Still, these health care costs are growing faster than the economy (albeit at a slower rate than previously projected), so the same questions arise as with Social Security: should that growth be further reduced?  Should it instead by covered by higher revenues?  Should it be covered by reductions in other programs?  And if so, which ones?  Is the best answer “some combination of the above,” and if so, what combination?  Once again, the answer is a policy call.  It is not inherently right to say either that health care entitlements as a whole must be capped as a percent of GDP merely because they are growing faster than the economy  or that all entitlements as a whole should be capped as a percent of GDP.  Either of those simplistic responses evades policy decisions rather than making them.

Conclusion

In the first part of this testimony, I noted that the reconciliation process is an effective tool for cutting the cost of mandatory programs — and for raising revenues — if that is what Congress chooses to do.  The tool is at hand, and Congress can use it, as it has many times before.  It seems misleading if not disingenuous to call for large, general, or unspecified cuts in mandatory programs in a budget plan but not to reconcile those cuts — and then to wonder if the tools of budget enforcement are inadequate. 

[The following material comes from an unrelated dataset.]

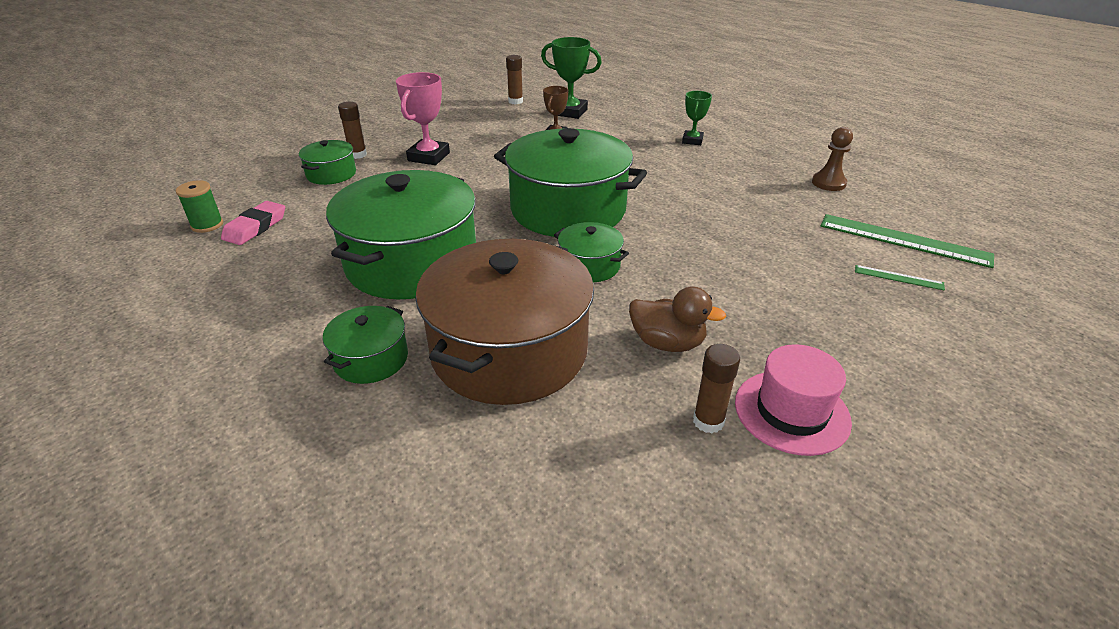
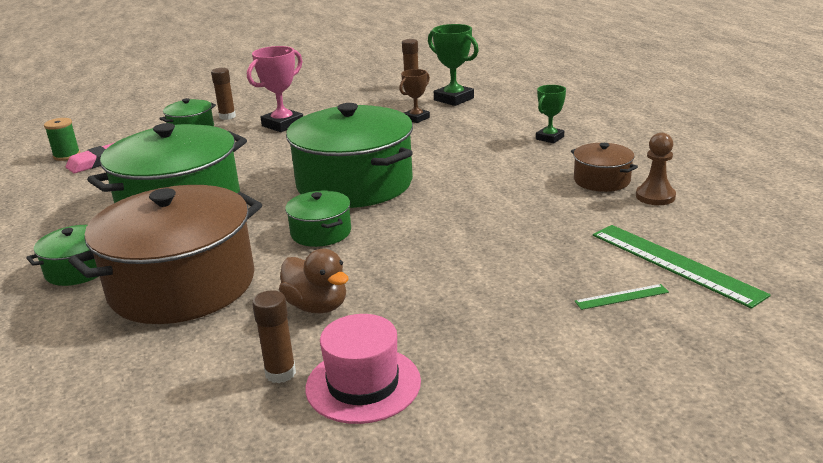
camera: 25 degrees right, 10 degrees down
(774, 174) = (601, 180): none -> brown pot
(898, 277) = (621, 297): green ruler -> green ruler turned 60 degrees counterclockwise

In much the same way, it seems inappropriate to engage in public worrying about the rising cost of health care and then wonder if the right solution is to impose some sort of aggregate cap covering all entitlements.  If such a cap were enacted and enforced by across-the-board cuts, the result would be equivalent to having Congress enact a wide swath of badly timed and ill-thought-out program cuts without any Member of Congress ever having to vote for the actual cuts.  That’s not the way Congress should work.

End Notes

[1] Kogan is a Senior Fellow at the Center on Budget and Policy Priorities, Washington D.C.  He previously served for 21 years on the staff of the House Budget Committee, for 5 years in the Congressional Research Service, and for 2½ years in the Office of Management and Budget.  

[2] See CBPP, “FAQs on Budget ‘Reconciliation,’” January 22, 2015, https://www.cbpp.org/blog/faqs-on-budget-reconciliation.

[3] For a discussion of the merits of countercyclical fiscal policy, see for example Jared Bernstein and Ben Spielberg, “Preparing for the Next Recession,” Center on Budget and Policy Priorities, March 21, 2016, https://www.cbpp.org/research/economy/preparing-for-the-next-recession-lessons-from-the-american-recovery-and.

[4] CBO estimates that in 2016 the 15 largest of these mandatory programs are, in order: 1) Civil Service retirement, disability, and health; 2) Veterans’ disability compensation; 3) Supplemental Nutrition Assistance Program (SNAP, formerly food stamps); 4) Military retirement, disability, and health; 5) the refundable Earned Income Tax Credit (EITC); 6) Supplemental Security Income (SSI); 7) Unemployment insurance; 8) Child Nutrition; 9) the refundable Child Tax Credit; 10) Temporary Assistance for Needy Families (TANF) and the Contingency Fund; 11) veterans’ readjustment benefits (G.I. bill); 12) Universal Service Fund; 13) Federal Crop Insurance Fund; 14) Commodity Credit Corporation; and 15) Foster Care and Permanency.  (CBPP classifies the italicized programs as targeted primarily on low- and moderate-income households.)